La sentencia del procés no es más que el resultado de la propia autodefensa del sistema, que aplica la ley emanada de sus instituciones y dada por legítima, pero no resuelve el problema de una sociedad dividida en bloques cada vez más irreconciliables, porque uno de ellos cuestiona la legitimidad de una democracia que no contempla su derecho de autodeterminación. Poco importa que no esté reconocido en ningún tratado internacional ni en ninguna constitución democrática. Tampoco ninguna democracia podría legitimar el golpe de Estado franquista ni que se le otorguen honores de ninguna clase, pero quienes lo consideran su líder carismático, no son capaces de aceptar que su tiempo y sus soluciones son inadmisibles lo mismo hoy que en el 36.
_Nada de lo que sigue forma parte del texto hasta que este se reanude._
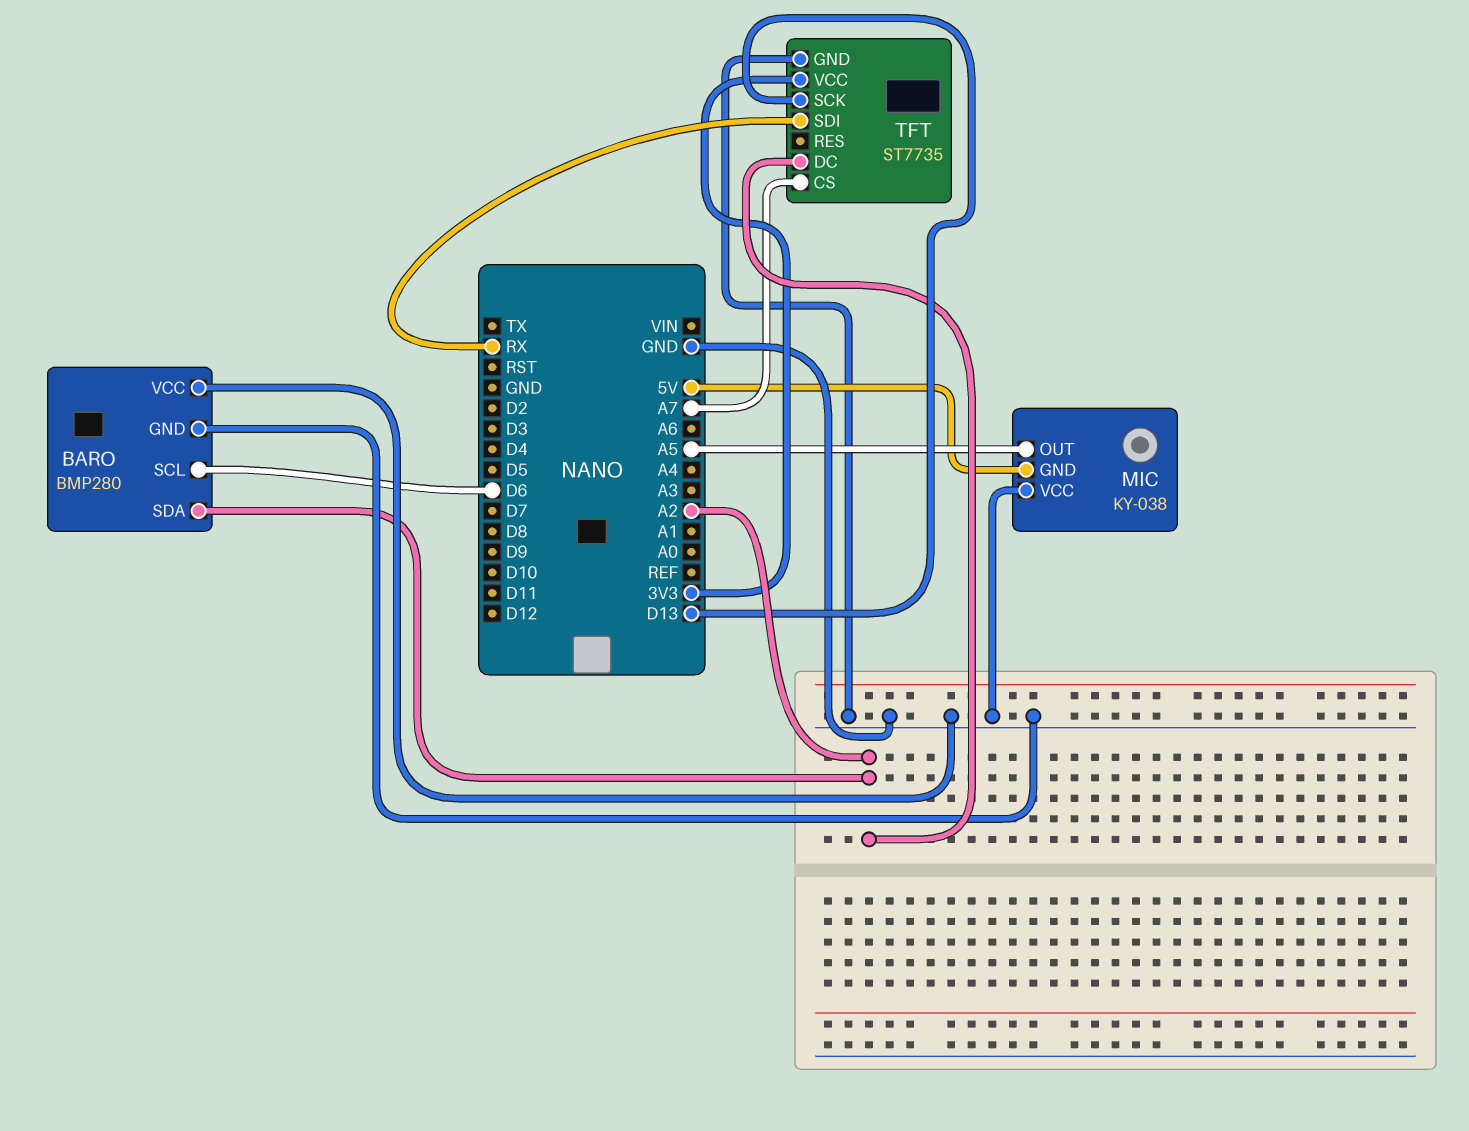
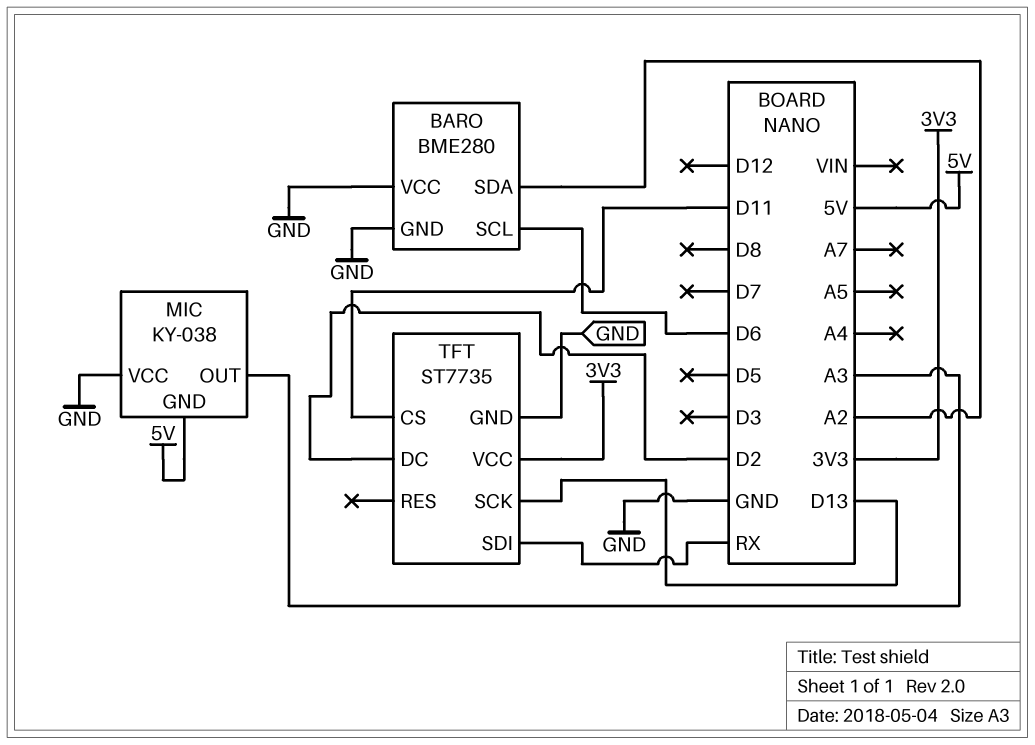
BARO: BMP280 -> BME280
MIC pin OUT: A5 -> A3
TFT pin CS: A7 -> D11
TFT pin DC: A2 -> D2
Una idea sí debemos tener clara para cualquiera de las rebeliones o amotinamientos que puedan producirse: la ejecución de los rebeldes, casi nunca acaba con la rebelión, porque a pesar de restituir el orden, las ideas no mueren y los sentimientos de agravio, que siempre serán subjetivos, quedarán larvados, aún durante generaciones, en espera de mejores momentos. Exactamente como en cualquier guerra civil.
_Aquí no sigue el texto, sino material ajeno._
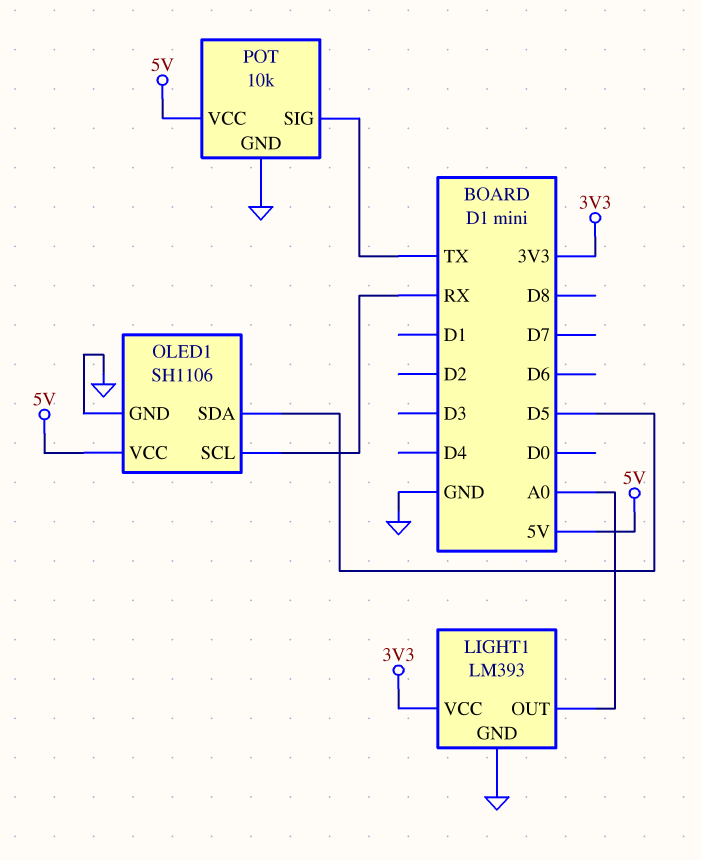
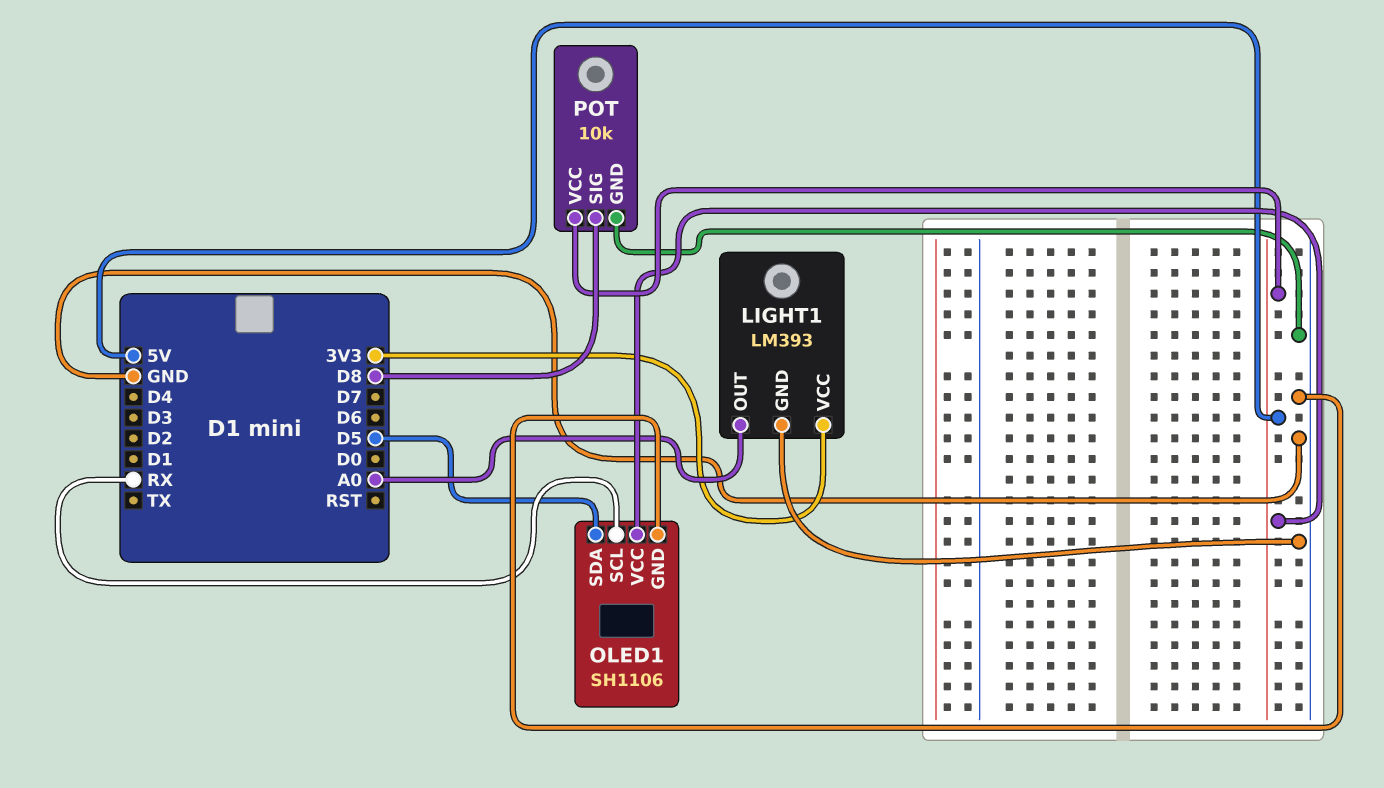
POT pin SIG: TX -> D8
El piélago infecto. El mar puede ser una metáfora política, salvo en Murcia, donde la degradación del ecosistema marítimo se convierte en alegoría del político. La gran mortandad de la fauna marina a la que asistimos recientemente es síntoma de la necrosis del fondo marino de la laguna litoral. Con lo que si no es un verdadero mar Muerto, sí es un mar de la muerte de la flora y la fauna.
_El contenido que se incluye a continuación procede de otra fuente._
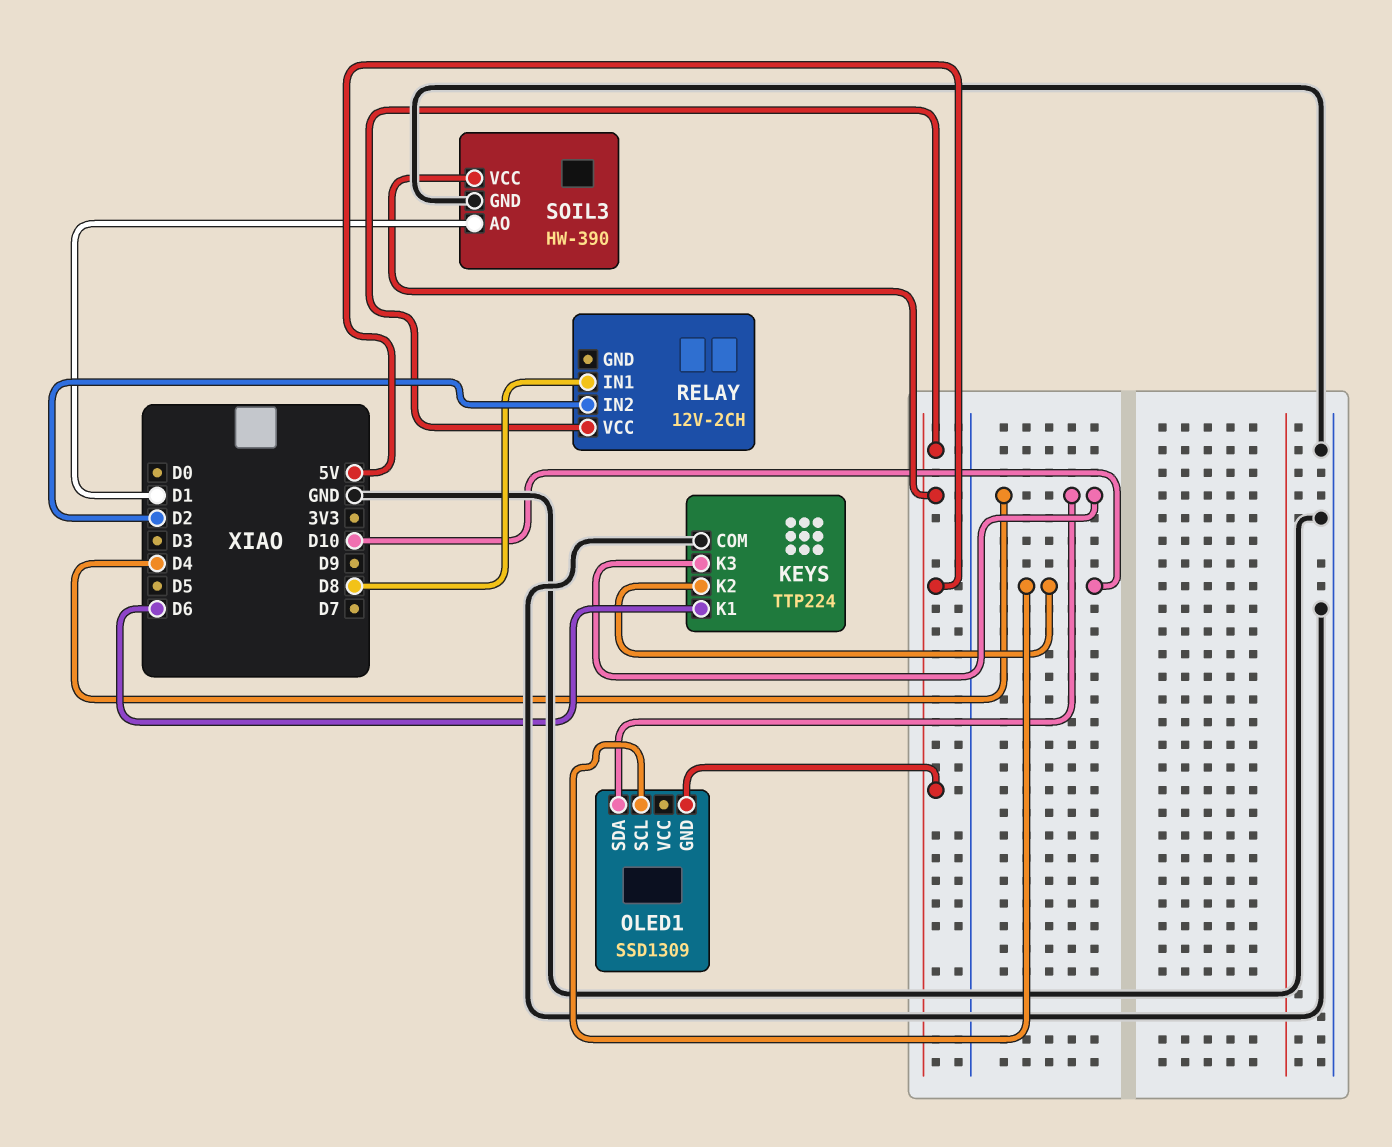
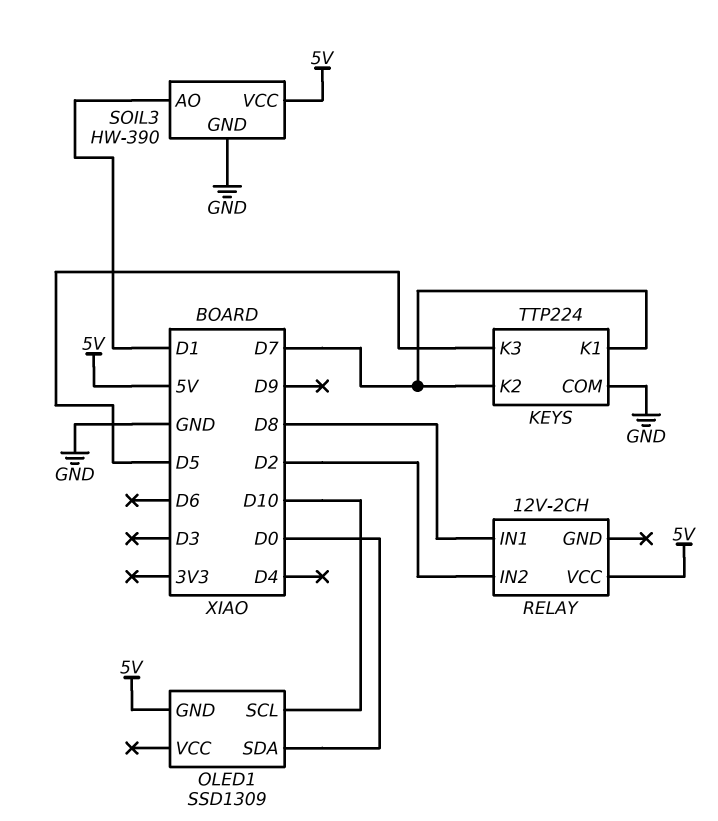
KEYS pin K1: D6 -> D7
KEYS pin K2: D10 -> D7
KEYS pin K3: D4 -> D5
OLED1 pin SDA: D4 -> D0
A pesar de la catástrofe, hay quien ventila recientes análisis de la calidad del agua —probablemente la que se vende embotellada en el chiringuito— que la consideran excelente, lo que demuestra que aun en las circunstancias más desastrosas, siempre hay un clavo ardiendo al que agarrarse y asido a él habrá un miembro del Gobierno regional. Ni las evidencia de la catástrofe medioambiental más grave en el tiempo del que se tiene memoria será capaz de provocarle el más mínimo rubor a quienes han consentido y permitido la sobreexplotación urbanística y agrícola de la ribera litoral.

Pero el sistema natural del hábitat, no es como el jurídico del Estado. Entre otras cosas, porque ni los animales ni las plantas son sujetos del Derecho, ni pueden confiar en un mecanismo de salvaguarda de su integridad. Tal como no hay derecho sin acción, es decir, sin un proceso específico en el que pueda reclamarse, la naturaleza no tiene tribunal que ejerza el control jurisdiccional de sus agresores. Salvo su propio sistema de regeneración. La vida surgirá de nuevo, pero mediante un proceso natural aún más lento que la justicia humana: el tiempo geológico y la resiliencia del medio. La vida no se extinguió cuando desaparecieron los dinosaurios y tampoco lo hará cuando se colmate el Mar Menor, incluso tras la desaparición de la humanidad. Hay quien aventura que será la era de los insectos, pero basta leer a Kafka para comprender que ya vivimos en la de las cucarachas.

Es dudoso que veamos sentados en el banquillo a los responsables de la catástrofe del Mar Menor. De momento, la señora vicepresidente del Gobierno regional, en un ejercicio tan voluntarista como políticamente inocuo, hace votos en estas páginas en favor de un pacto. No criticaré su pésimo ejercicio del castellano, como hace Unamuno en la película de Amenábar, pues para escribir bien se han de tener ideas y la primera sería presentarse en el despacho de su socio de coalición en lugar de invitarlo en la tribuna periodística. El tiempo los condenará al olvido antes que al exterminio, pero el tribunal humano que debiera condenarlos más temprano que tarde al ostracismo sigue siendo hoy por hoy invisible por inexistente.

Aunque la sentencia no resolviera el problema, no estaría de más su pronunciamiento, para público y general conocimiento, por si alguien tiene todavía alguna duda de por qué estamos exactamente en la supuración de una espuria y torticera incompetencia.